━━━ DATA FOR PROCESSING ━━━
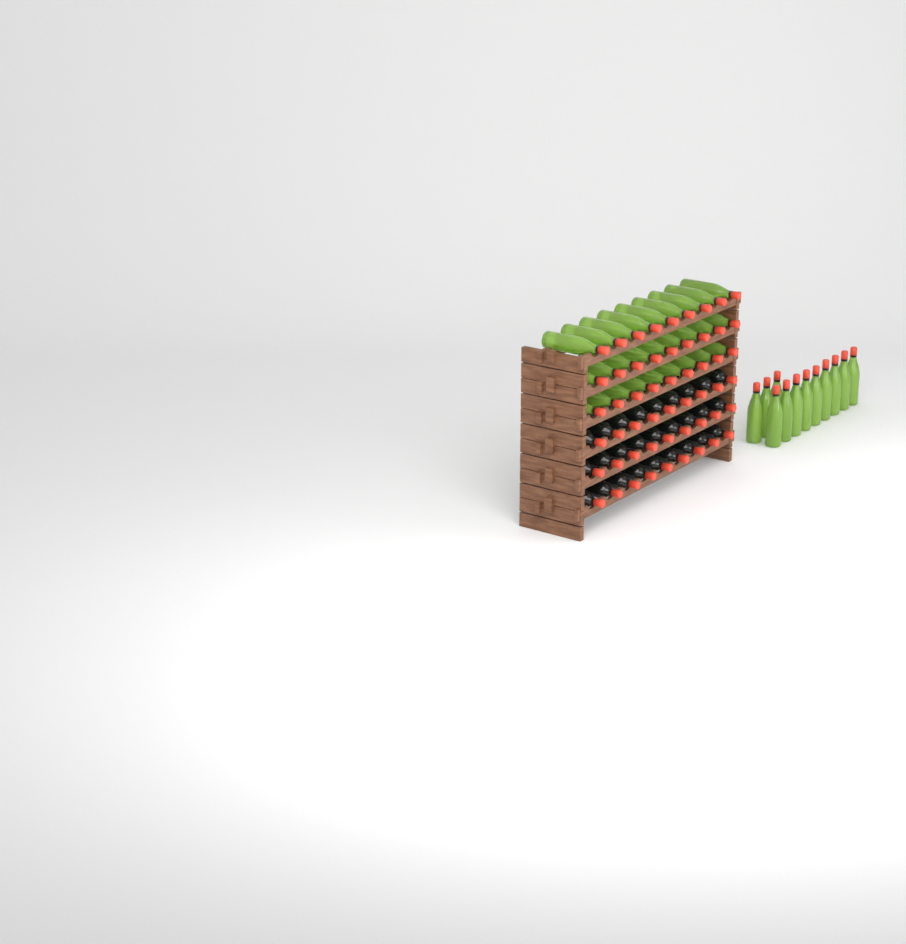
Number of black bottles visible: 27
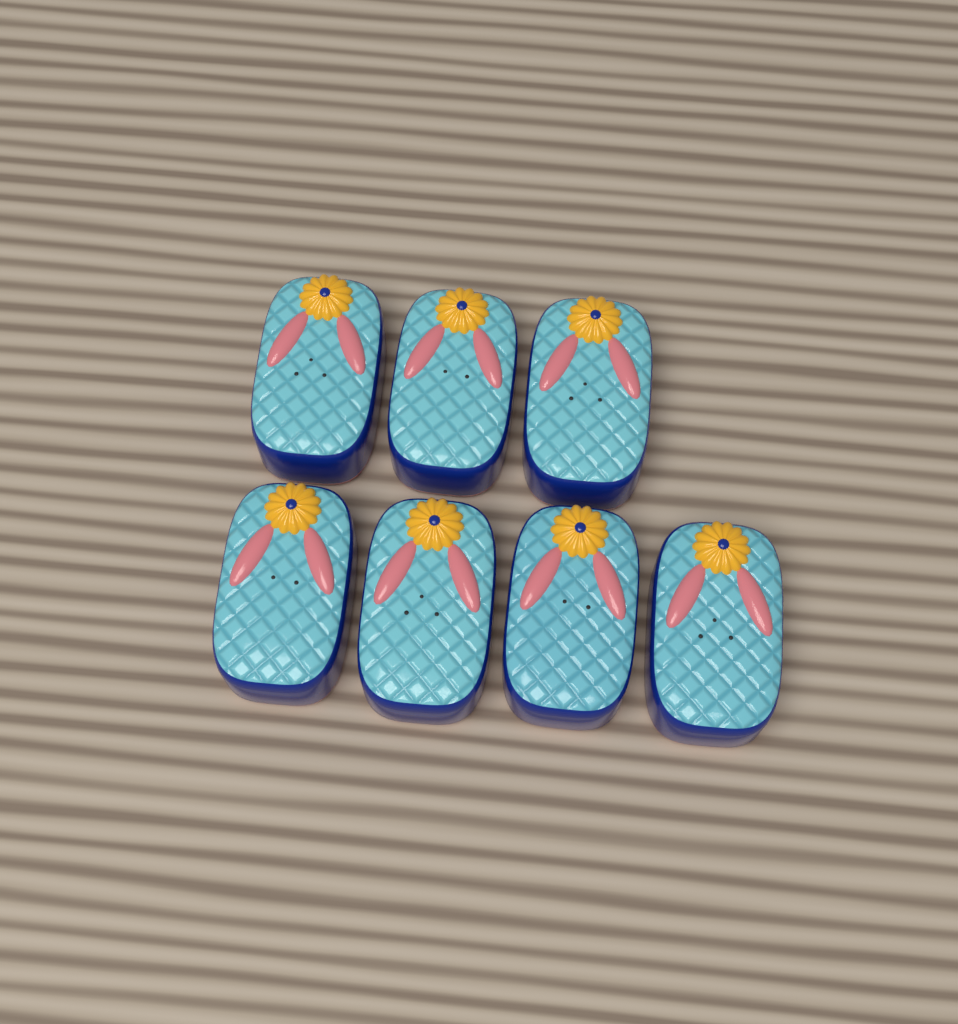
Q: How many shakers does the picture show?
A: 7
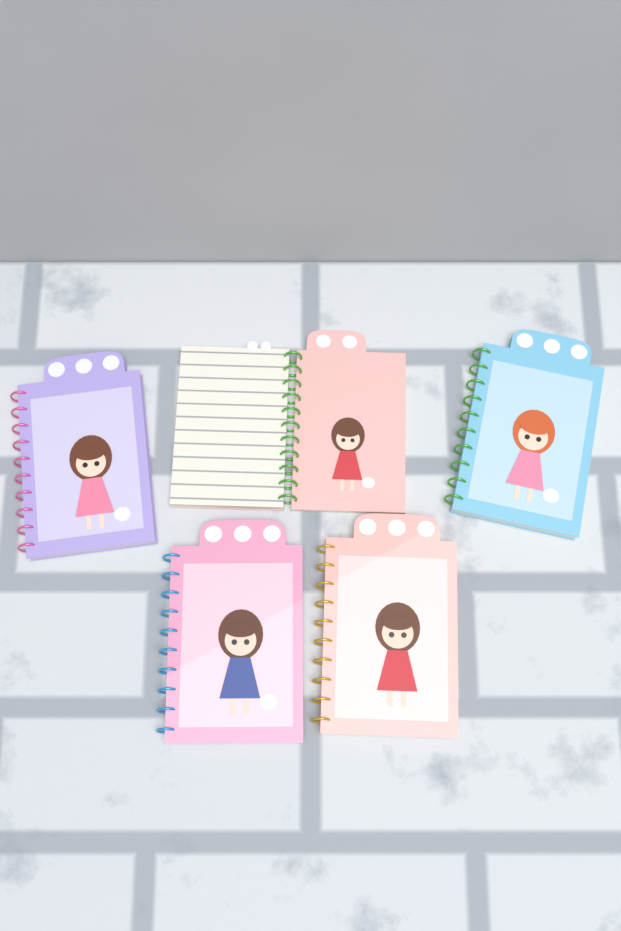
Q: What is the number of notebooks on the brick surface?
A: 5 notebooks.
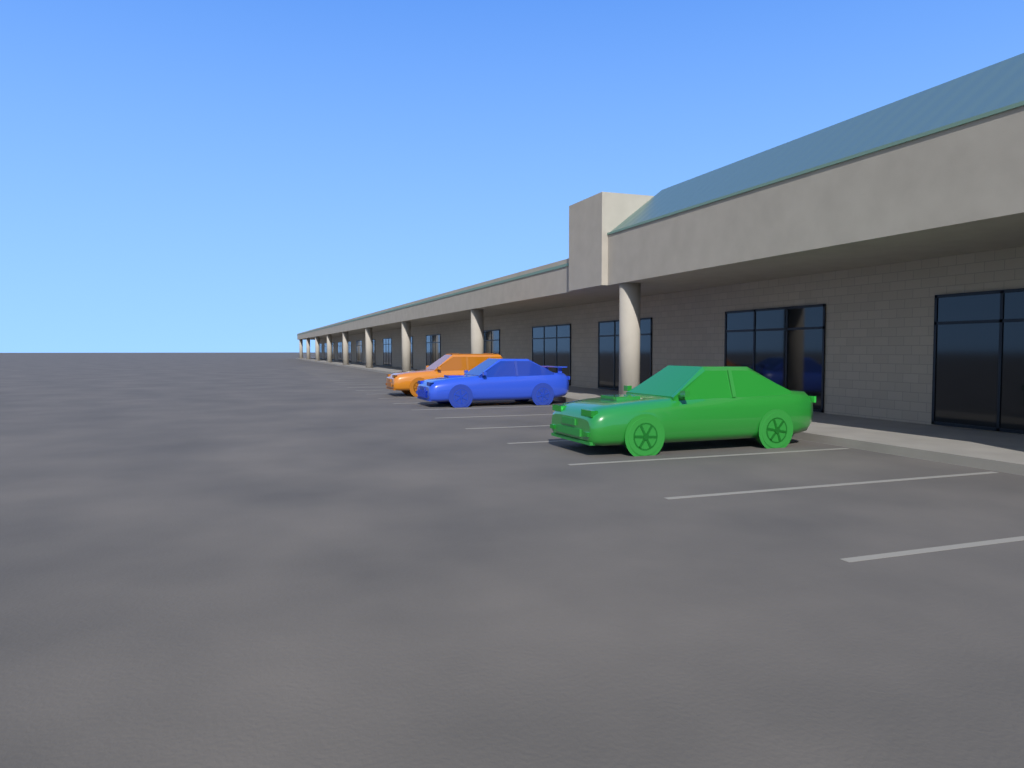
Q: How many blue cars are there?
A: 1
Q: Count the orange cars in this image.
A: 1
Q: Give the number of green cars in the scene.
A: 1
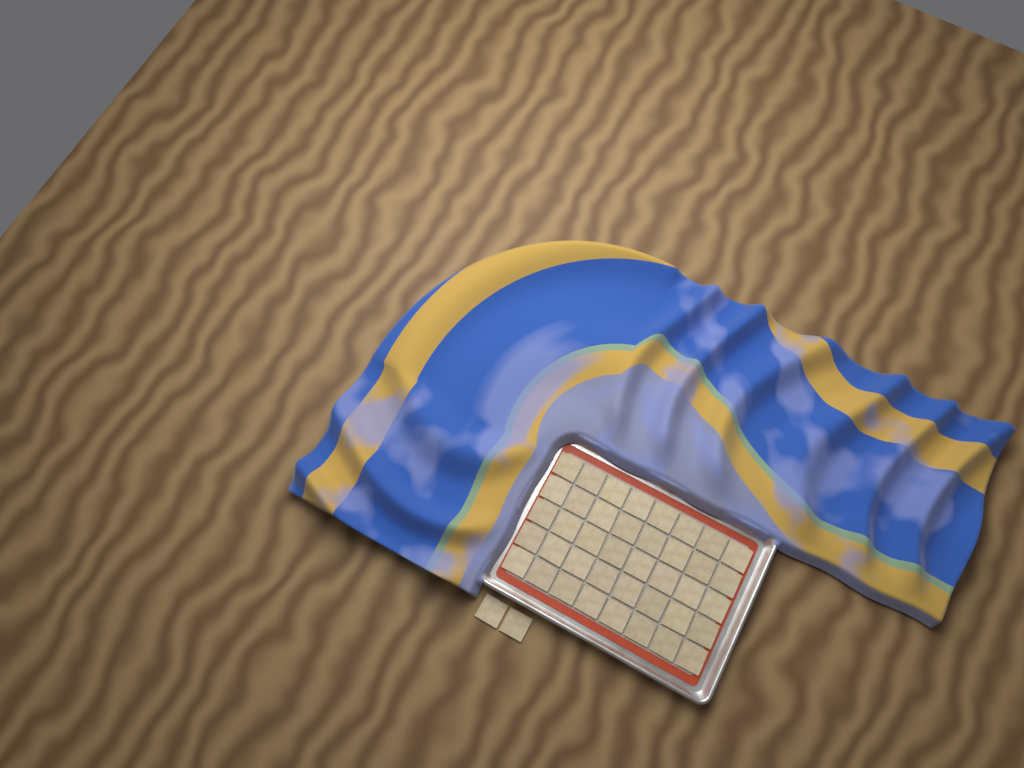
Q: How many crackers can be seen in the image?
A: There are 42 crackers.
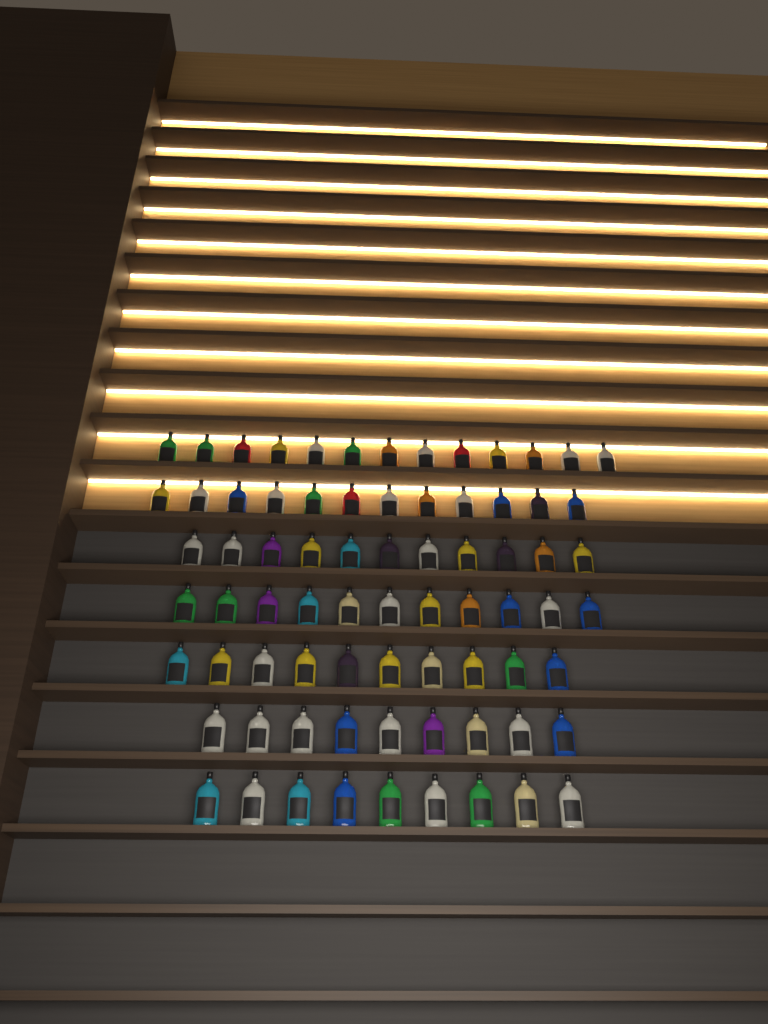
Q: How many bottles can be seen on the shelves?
━━━
EXERCISE — Copy out all of the lines above word for word, leaving out the pictures.

PROBLEM SOLUTION —
Number of black bottles visible: 27
Q: How many shakers does the picture show?
A: 7
Q: What is the number of notebooks on the brick surface?
A: 5 notebooks.
Q: How many blue cars are there?
A: 1
Q: Count the orange cars in this image.
A: 1
Q: Give the number of green cars in the scene.
A: 1
Q: How many crackers can be seen in the image?
A: There are 42 crackers.
Q: How many bottles can be seen on the shelves?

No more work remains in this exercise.